• WORK INSTRUCTIONS: All of the records are to be reproduced exactly.

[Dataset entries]
- - - - -

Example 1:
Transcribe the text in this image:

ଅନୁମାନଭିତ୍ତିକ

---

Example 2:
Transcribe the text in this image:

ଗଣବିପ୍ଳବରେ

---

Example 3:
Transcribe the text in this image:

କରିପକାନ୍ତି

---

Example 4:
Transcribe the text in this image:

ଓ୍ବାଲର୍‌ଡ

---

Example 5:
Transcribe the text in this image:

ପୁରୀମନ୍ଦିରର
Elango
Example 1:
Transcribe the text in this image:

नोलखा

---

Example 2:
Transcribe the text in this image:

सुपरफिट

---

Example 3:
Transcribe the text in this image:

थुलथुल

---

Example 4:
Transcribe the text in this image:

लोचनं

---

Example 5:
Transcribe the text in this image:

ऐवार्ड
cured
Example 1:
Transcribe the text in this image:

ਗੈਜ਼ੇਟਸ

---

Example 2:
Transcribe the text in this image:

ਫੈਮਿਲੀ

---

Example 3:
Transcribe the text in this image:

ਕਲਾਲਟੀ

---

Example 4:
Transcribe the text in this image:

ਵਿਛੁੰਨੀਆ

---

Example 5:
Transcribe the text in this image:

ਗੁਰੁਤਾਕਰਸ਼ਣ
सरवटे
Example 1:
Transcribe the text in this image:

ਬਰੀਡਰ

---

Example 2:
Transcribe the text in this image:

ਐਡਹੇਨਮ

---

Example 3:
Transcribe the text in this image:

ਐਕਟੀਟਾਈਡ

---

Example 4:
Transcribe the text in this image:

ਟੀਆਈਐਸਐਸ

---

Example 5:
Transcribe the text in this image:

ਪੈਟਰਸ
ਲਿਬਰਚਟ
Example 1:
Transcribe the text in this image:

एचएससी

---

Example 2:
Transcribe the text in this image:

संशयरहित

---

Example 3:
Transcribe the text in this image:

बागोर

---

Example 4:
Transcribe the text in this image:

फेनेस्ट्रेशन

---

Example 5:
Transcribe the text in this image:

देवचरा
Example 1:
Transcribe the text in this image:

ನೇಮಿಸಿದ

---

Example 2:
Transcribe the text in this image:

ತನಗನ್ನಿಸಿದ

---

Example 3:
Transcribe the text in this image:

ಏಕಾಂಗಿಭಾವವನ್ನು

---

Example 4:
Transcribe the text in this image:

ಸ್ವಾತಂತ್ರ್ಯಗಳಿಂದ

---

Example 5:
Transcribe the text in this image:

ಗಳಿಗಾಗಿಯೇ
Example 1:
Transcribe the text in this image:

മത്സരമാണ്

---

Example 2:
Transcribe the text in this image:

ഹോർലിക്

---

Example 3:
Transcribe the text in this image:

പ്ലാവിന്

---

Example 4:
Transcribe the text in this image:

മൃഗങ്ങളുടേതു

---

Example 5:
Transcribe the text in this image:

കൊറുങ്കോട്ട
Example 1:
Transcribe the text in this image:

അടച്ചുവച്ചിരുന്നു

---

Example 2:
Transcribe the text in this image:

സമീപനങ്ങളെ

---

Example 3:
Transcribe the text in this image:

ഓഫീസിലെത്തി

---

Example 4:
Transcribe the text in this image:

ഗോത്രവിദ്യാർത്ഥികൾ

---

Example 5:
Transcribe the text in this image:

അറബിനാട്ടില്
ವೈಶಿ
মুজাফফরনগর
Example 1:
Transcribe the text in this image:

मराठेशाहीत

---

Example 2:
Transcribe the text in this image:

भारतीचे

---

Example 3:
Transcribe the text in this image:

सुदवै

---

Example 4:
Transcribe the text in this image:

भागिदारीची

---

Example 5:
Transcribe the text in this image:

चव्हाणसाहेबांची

- - - - -

• RESPONSE AREA:
Example 1:
Transcribe the text in this image:

ଅନୁମାନଭିତ୍ତିକ

---

Example 2:
Transcribe the text in this image:

ଗଣବିପ୍ଳବରେ

---

Example 3:
Transcribe the text in this image:

କରିପକାନ୍ତି

---

Example 4:
Transcribe the text in this image:

ଓ୍ବାଲର୍‌ଡ

---

Example 5:
Transcribe the text in this image:

ପୁରୀମନ୍ଦିରର
Elango
Example 1:
Transcribe the text in this image:

नोलखा

---

Example 2:
Transcribe the text in this image:

सुपरफिट

---

Example 3:
Transcribe the text in this image:

थुलथुल

---

Example 4:
Transcribe the text in this image:

लोचनं

---

Example 5:
Transcribe the text in this image:

ऐवार्ड
cured
Example 1:
Transcribe the text in this image:

ਗੈਜ਼ੇਟਸ

---

Example 2:
Transcribe the text in this image:

ਫੈਮਿਲੀ

---

Example 3:
Transcribe the text in this image:

ਕਲਾਲਟੀ

---

Example 4:
Transcribe the text in this image:

ਵਿਛੁੰਨੀਆ

---

Example 5:
Transcribe the text in this image:

ਗੁਰੁਤਾਕਰਸ਼ਣ
सरवटे
Example 1:
Transcribe the text in this image:

ਬਰੀਡਰ

---

Example 2:
Transcribe the text in this image:

ਐਡਹੇਨਮ

---

Example 3:
Transcribe the text in this image:

ਐਕਟੀਟਾਈਡ

---

Example 4:
Transcribe the text in this image:

ਟੀਆਈਐਸਐਸ

---

Example 5:
Transcribe the text in this image:

ਪੈਟਰਸ
ਲਿਬਰਚਟ
Example 1:
Transcribe the text in this image:

एचएससी

---

Example 2:
Transcribe the text in this image:

संशयरहित

---

Example 3:
Transcribe the text in this image:

बागोर

---

Example 4:
Transcribe the text in this image:

फेनेस्ट्रेशन

---

Example 5:
Transcribe the text in this image:

देवचरा
Example 1:
Transcribe the text in this image:

ನೇಮಿಸಿದ

---

Example 2:
Transcribe the text in this image:

ತನಗನ್ನಿಸಿದ

---

Example 3:
Transcribe the text in this image:

ಏಕಾಂಗಿಭಾವವನ್ನು

---

Example 4:
Transcribe the text in this image:

ಸ್ವಾತಂತ್ರ್ಯಗಳಿಂದ

---

Example 5:
Transcribe the text in this image:

ಗಳಿಗಾಗಿಯೇ
Example 1:
Transcribe the text in this image:

മത്സരമാണ്

---

Example 2:
Transcribe the text in this image:

ഹോർലിക്

---

Example 3:
Transcribe the text in this image:

പ്ലാവിന്

---

Example 4:
Transcribe the text in this image:

മൃഗങ്ങളുടേതു

---

Example 5:
Transcribe the text in this image:

കൊറുങ്കോട്ട
Example 1:
Transcribe the text in this image:

അടച്ചുവച്ചിരുന്നു

---

Example 2:
Transcribe the text in this image:

സമീപനങ്ങളെ

---

Example 3:
Transcribe the text in this image:

ഓഫീസിലെത്തി

---

Example 4:
Transcribe the text in this image:

ഗോത്രവിദ്യാർത്ഥികൾ

---

Example 5:
Transcribe the text in this image:

അറബിനാട്ടില്
ವೈಶಿ
মুজাফফরনগর
Example 1:
Transcribe the text in this image:

मराठेशाहीत

---

Example 2:
Transcribe the text in this image:

भारतीचे

---

Example 3:
Transcribe the text in this image:

सुदवै

---

Example 4:
Transcribe the text in this image:

भागिदारीची

---

Example 5:
Transcribe the text in this image:

चव्हाणसाहेबांची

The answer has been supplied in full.